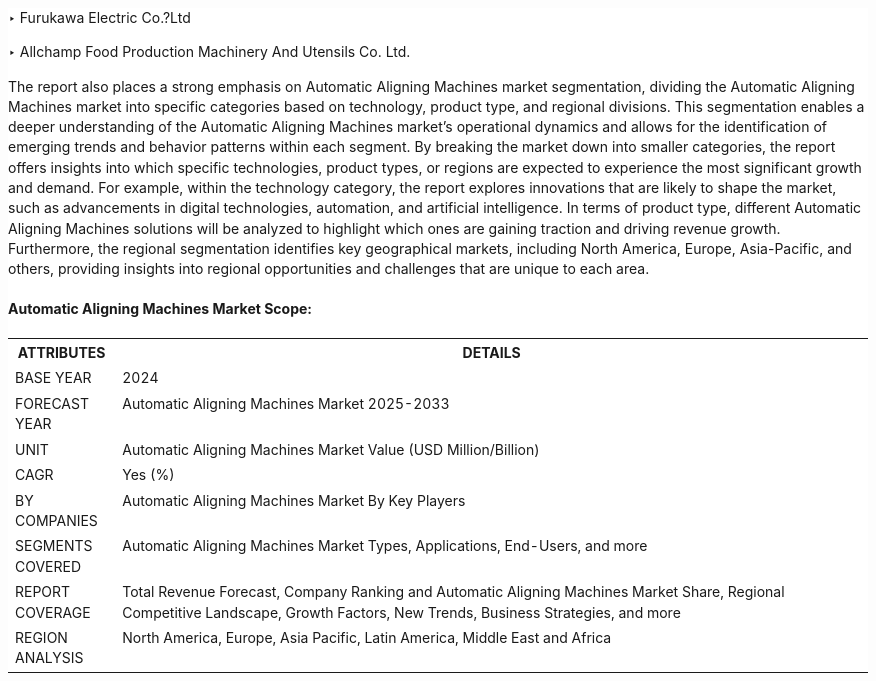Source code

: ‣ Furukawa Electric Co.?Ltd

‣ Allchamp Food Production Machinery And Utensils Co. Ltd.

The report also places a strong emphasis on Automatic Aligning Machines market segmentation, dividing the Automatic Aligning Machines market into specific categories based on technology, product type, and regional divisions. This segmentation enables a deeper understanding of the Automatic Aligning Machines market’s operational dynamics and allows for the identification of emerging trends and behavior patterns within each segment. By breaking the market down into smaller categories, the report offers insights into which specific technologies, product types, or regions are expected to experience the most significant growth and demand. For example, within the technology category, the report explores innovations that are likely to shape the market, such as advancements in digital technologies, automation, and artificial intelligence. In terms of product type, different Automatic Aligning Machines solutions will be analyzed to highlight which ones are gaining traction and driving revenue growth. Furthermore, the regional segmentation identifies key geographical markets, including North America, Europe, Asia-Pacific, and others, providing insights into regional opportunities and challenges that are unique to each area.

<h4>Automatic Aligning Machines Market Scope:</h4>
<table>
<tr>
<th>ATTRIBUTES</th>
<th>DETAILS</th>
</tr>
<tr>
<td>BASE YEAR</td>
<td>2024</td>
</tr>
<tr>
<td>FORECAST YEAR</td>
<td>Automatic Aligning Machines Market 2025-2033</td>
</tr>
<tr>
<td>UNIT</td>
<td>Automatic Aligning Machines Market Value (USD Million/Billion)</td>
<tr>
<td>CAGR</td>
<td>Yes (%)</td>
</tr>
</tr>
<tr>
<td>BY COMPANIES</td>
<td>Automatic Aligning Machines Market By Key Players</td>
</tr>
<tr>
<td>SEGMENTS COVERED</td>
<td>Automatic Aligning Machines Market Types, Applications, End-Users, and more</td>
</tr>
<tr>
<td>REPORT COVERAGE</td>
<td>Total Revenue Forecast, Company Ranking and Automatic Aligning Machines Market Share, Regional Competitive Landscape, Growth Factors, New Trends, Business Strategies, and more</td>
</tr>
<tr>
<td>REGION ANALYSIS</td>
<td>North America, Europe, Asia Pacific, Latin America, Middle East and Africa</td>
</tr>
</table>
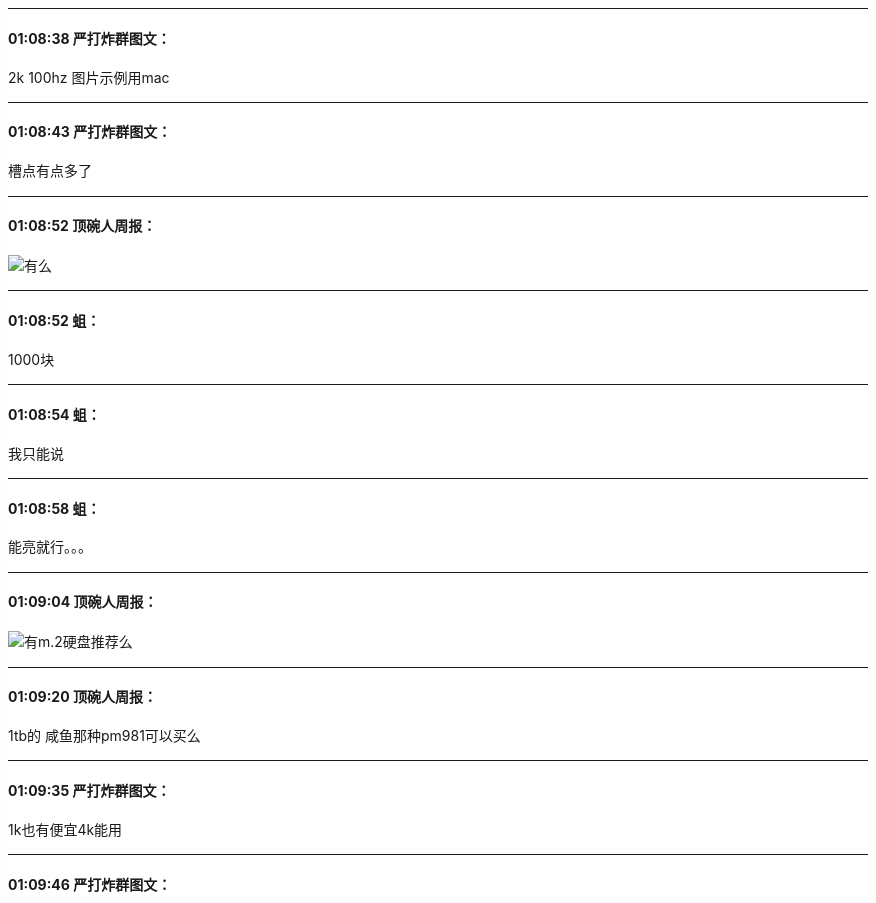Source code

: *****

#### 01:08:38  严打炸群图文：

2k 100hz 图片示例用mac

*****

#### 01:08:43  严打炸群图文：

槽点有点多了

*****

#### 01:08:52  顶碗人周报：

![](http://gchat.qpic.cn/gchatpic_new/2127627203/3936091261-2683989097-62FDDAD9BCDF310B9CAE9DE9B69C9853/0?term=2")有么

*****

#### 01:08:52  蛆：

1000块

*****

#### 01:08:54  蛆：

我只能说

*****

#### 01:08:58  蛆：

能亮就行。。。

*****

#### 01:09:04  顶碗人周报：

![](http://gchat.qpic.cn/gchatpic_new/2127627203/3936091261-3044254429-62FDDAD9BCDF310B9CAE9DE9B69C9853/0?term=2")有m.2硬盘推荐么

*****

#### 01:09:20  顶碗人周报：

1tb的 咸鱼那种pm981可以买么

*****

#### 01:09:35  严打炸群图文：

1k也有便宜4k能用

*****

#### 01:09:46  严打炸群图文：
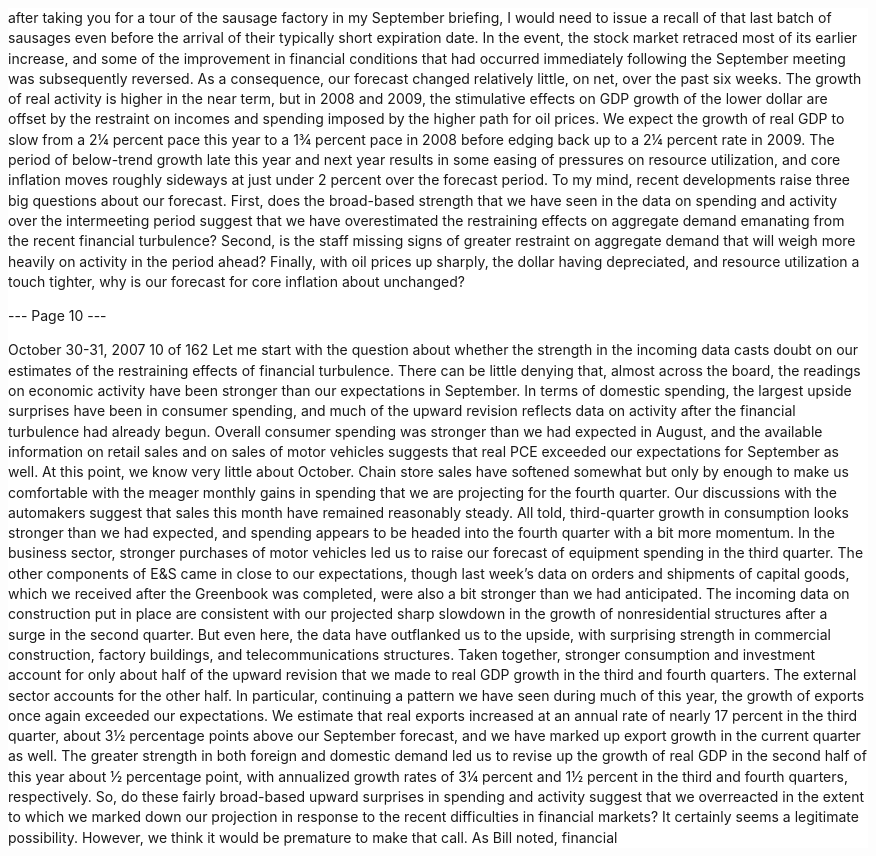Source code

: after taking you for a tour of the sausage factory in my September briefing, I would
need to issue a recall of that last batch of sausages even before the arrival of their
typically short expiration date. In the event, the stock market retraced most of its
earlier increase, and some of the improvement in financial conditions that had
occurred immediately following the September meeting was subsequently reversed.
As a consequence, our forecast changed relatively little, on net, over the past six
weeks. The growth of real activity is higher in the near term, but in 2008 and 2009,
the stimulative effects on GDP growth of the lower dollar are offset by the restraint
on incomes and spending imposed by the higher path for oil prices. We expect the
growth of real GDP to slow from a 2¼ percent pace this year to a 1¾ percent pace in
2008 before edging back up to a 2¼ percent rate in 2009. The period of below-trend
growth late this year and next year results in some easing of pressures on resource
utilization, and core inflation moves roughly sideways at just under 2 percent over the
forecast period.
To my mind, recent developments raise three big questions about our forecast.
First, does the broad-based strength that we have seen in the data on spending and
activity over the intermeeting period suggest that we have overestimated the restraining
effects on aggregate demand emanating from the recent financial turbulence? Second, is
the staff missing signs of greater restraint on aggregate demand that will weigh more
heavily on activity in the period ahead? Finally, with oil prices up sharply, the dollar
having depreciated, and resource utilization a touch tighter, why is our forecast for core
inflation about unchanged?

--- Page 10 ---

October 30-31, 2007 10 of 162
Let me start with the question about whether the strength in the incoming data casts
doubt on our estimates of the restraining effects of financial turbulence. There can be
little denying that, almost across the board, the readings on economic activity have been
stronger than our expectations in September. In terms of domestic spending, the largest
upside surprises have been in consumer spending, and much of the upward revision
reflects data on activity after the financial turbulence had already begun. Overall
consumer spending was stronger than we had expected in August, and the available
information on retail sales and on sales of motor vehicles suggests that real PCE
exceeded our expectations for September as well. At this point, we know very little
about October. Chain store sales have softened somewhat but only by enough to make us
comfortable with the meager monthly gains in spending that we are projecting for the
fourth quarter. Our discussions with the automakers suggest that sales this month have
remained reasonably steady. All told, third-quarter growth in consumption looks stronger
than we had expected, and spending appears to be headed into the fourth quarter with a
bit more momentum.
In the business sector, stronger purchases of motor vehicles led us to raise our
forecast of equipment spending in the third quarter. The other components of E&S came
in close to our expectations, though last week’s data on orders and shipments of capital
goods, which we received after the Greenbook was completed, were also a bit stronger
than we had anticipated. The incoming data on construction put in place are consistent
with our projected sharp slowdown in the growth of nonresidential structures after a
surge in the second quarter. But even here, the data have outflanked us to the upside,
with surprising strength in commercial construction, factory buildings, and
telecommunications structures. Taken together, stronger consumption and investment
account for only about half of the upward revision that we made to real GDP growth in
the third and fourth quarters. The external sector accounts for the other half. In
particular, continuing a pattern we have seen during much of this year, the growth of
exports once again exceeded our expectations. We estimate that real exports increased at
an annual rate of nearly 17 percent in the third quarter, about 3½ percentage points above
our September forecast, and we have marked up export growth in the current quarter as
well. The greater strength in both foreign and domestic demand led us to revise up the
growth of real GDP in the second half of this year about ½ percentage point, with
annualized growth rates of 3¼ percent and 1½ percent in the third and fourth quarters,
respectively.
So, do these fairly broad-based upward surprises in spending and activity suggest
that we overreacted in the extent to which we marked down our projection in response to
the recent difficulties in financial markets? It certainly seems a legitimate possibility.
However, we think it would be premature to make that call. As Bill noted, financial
----
Reproduce the source text of every one of the records above character for character, leaving out the pictures.

Source code

: ‣ Furukawa Electric Co.?Ltd

‣ Allchamp Food Production Machinery And Utensils Co. Ltd.

The report also places a strong emphasis on Automatic Aligning Machines market segmentation, dividing the Automatic Aligning Machines market into specific categories based on technology, product type, and regional divisions. This segmentation enables a deeper understanding of the Automatic Aligning Machines market’s operational dynamics and allows for the identification of emerging trends and behavior patterns within each segment. By breaking the market down into smaller categories, the report offers insights into which specific technologies, product types, or regions are expected to experience the most significant growth and demand. For example, within the technology category, the report explores innovations that are likely to shape the market, such as advancements in digital technologies, automation, and artificial intelligence. In terms of product type, different Automatic Aligning Machines solutions will be analyzed to highlight which ones are gaining traction and driving revenue growth. Furthermore, the regional segmentation identifies key geographical markets, including North America, Europe, Asia-Pacific, and others, providing insights into regional opportunities and challenges that are unique to each area.

<h4>Automatic Aligning Machines Market Scope:</h4>
<table>
<tr>
<th>ATTRIBUTES</th>
<th>DETAILS</th>
</tr>
<tr>
<td>BASE YEAR</td>
<td>2024</td>
</tr>
<tr>
<td>FORECAST YEAR</td>
<td>Automatic Aligning Machines Market 2025-2033</td>
</tr>
<tr>
<td>UNIT</td>
<td>Automatic Aligning Machines Market Value (USD Million/Billion)</td>
<tr>
<td>CAGR</td>
<td>Yes (%)</td>
</tr>
</tr>
<tr>
<td>BY COMPANIES</td>
<td>Automatic Aligning Machines Market By Key Players</td>
</tr>
<tr>
<td>SEGMENTS COVERED</td>
<td>Automatic Aligning Machines Market Types, Applications, End-Users, and more</td>
</tr>
<tr>
<td>REPORT COVERAGE</td>
<td>Total Revenue Forecast, Company Ranking and Automatic Aligning Machines Market Share, Regional Competitive Landscape, Growth Factors, New Trends, Business Strategies, and more</td>
</tr>
<tr>
<td>REGION ANALYSIS</td>
<td>North America, Europe, Asia Pacific, Latin America, Middle East and Africa</td>
</tr>
</table>
Source code

: *****

#### 01:08:38  严打炸群图文：

2k 100hz 图片示例用mac

*****

#### 01:08:43  严打炸群图文：

槽点有点多了

*****

#### 01:08:52  顶碗人周报：

![](http://gchat.qpic.cn/gchatpic_new/2127627203/3936091261-2683989097-62FDDAD9BCDF310B9CAE9DE9B69C9853/0?term=2")有么

*****

#### 01:08:52  蛆：

1000块

*****

#### 01:08:54  蛆：

我只能说

*****

#### 01:08:58  蛆：

能亮就行。。。

*****

#### 01:09:04  顶碗人周报：

![](http://gchat.qpic.cn/gchatpic_new/2127627203/3936091261-3044254429-62FDDAD9BCDF310B9CAE9DE9B69C9853/0?term=2")有m.2硬盘推荐么

*****

#### 01:09:20  顶碗人周报：

1tb的 咸鱼那种pm981可以买么

*****

#### 01:09:35  严打炸群图文：

1k也有便宜4k能用

*****

#### 01:09:46  严打炸群图文：
Source code

: after taking you for a tour of the sausage factory in my September briefing, I would
need to issue a recall of that last batch of sausages even before the arrival of their
typically short expiration date. In the event, the stock market retraced most of its
earlier increase, and some of the improvement in financial conditions that had
occurred immediately following the September meeting was subsequently reversed.
As a consequence, our forecast changed relatively little, on net, over the past six
weeks. The growth of real activity is higher in the near term, but in 2008 and 2009,
the stimulative effects on GDP growth of the lower dollar are offset by the restraint
on incomes and spending imposed by the higher path for oil prices. We expect the
growth of real GDP to slow from a 2¼ percent pace this year to a 1¾ percent pace in
2008 before edging back up to a 2¼ percent rate in 2009. The period of below-trend
growth late this year and next year results in some easing of pressures on resource
utilization, and core inflation moves roughly sideways at just under 2 percent over the
forecast period.
To my mind, recent developments raise three big questions about our forecast.
First, does the broad-based strength that we have seen in the data on spending and
activity over the intermeeting period suggest that we have overestimated the restraining
effects on aggregate demand emanating from the recent financial turbulence? Second, is
the staff missing signs of greater restraint on aggregate demand that will weigh more
heavily on activity in the period ahead? Finally, with oil prices up sharply, the dollar
having depreciated, and resource utilization a touch tighter, why is our forecast for core
inflation about unchanged?

--- Page 10 ---

October 30-31, 2007 10 of 162
Let me start with the question about whether the strength in the incoming data casts
doubt on our estimates of the restraining effects of financial turbulence. There can be
little denying that, almost across the board, the readings on economic activity have been
stronger than our expectations in September. In terms of domestic spending, the largest
upside surprises have been in consumer spending, and much of the upward revision
reflects data on activity after the financial turbulence had already begun. Overall
consumer spending was stronger than we had expected in August, and the available
information on retail sales and on sales of motor vehicles suggests that real PCE
exceeded our expectations for September as well. At this point, we know very little
about October. Chain store sales have softened somewhat but only by enough to make us
comfortable with the meager monthly gains in spending that we are projecting for the
fourth quarter. Our discussions with the automakers suggest that sales this month have
remained reasonably steady. All told, third-quarter growth in consumption looks stronger
than we had expected, and spending appears to be headed into the fourth quarter with a
bit more momentum.
In the business sector, stronger purchases of motor vehicles led us to raise our
forecast of equipment spending in the third quarter. The other components of E&S came
in close to our expectations, though last week’s data on orders and shipments of capital
goods, which we received after the Greenbook was completed, were also a bit stronger
than we had anticipated. The incoming data on construction put in place are consistent
with our projected sharp slowdown in the growth of nonresidential structures after a
surge in the second quarter. But even here, the data have outflanked us to the upside,
with surprising strength in commercial construction, factory buildings, and
telecommunications structures. Taken together, stronger consumption and investment
account for only about half of the upward revision that we made to real GDP growth in
the third and fourth quarters. The external sector accounts for the other half. In
particular, continuing a pattern we have seen during much of this year, the growth of
exports once again exceeded our expectations. We estimate that real exports increased at
an annual rate of nearly 17 percent in the third quarter, about 3½ percentage points above
our September forecast, and we have marked up export growth in the current quarter as
well. The greater strength in both foreign and domestic demand led us to revise up the
growth of real GDP in the second half of this year about ½ percentage point, with
annualized growth rates of 3¼ percent and 1½ percent in the third and fourth quarters,
respectively.
So, do these fairly broad-based upward surprises in spending and activity suggest
that we overreacted in the extent to which we marked down our projection in response to
the recent difficulties in financial markets? It certainly seems a legitimate possibility.
However, we think it would be premature to make that call. As Bill noted, financial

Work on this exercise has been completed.